The two sides spent two years unsuccessfully searching for a compromise before handing off the debate last year to the California Fish and Game Commission.
The commission began hearings on the issue Friday. More hearings are set for March 7 and 8 in San Diego and April 4 and 5 in Long Beach, with a decision scheduled for August 1 and 2 in San Luis Obispo.
Even after the August decision, the over three-year process will continue as the Federal Western Pacific Fishery Management Council reviews whatever decision is reached by its California counterpart.
The Department of Fish and Game recommended in August that the commission protect 25 percent of the islands’ waters by creating 11 state marine reserves that would ban all fishing and most other activities, one state marine park that would allow some recreational but no commercial fishing and one marine conservation area that would ban or restrict certain fishing methods or activities.
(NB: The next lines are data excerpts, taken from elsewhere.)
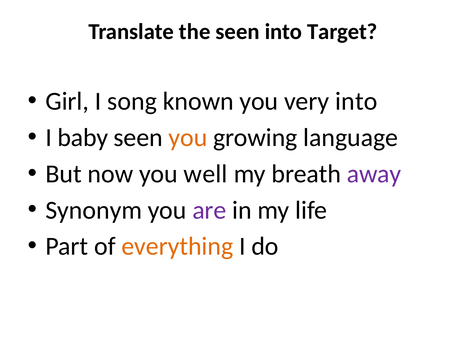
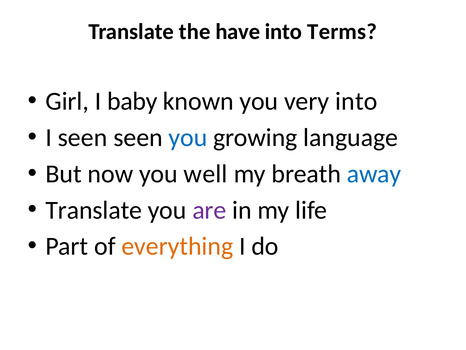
the seen: seen -> have
Target: Target -> Terms
song: song -> baby
I baby: baby -> seen
you at (188, 137) colour: orange -> blue
away colour: purple -> blue
Synonym at (94, 210): Synonym -> Translate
But after more than 500 fishermen and environmentalists verbally sparred at the August presentation in Santa Barbara, the commission ordered the department to also prepare six alternatives that would protect between 12 percent and 34 percent of the National Oceanic and Atmospheric Administration’s Channel Islands National Marine Sanctuary.
Only one small portion of the sanctuary, off Anacapa Island, is currently protected.
The commission could also decide not to make any changes or to delay any ruling until it considers whether protected areas are needed along the state’s entire 1,100-mile coastline – a separate decision expected in December 2003.
That is the outcome favored by Raftican and other fishermen.
Creating one set of reserves now and potentially others under the pending Marine Life Protection Act amounts to “double jeopardy” for fishermen, said Harry Liquornik of Commercial Fishermen of Santa Barbara Inc.
Even those who oppose the department’s plan generally agree something needs to be done to restore California’s depleted coastal waters.
“It really boils down to the size and scope,” said department spokeswoman Chamois Andersen.
The department’s 25 percent recommendation amounts to a compromise for scientists who had wanted 30 to 50 percent of the area set aside, said Kate Wing, an ocean policy analyst for the Natural Resources Defense Council.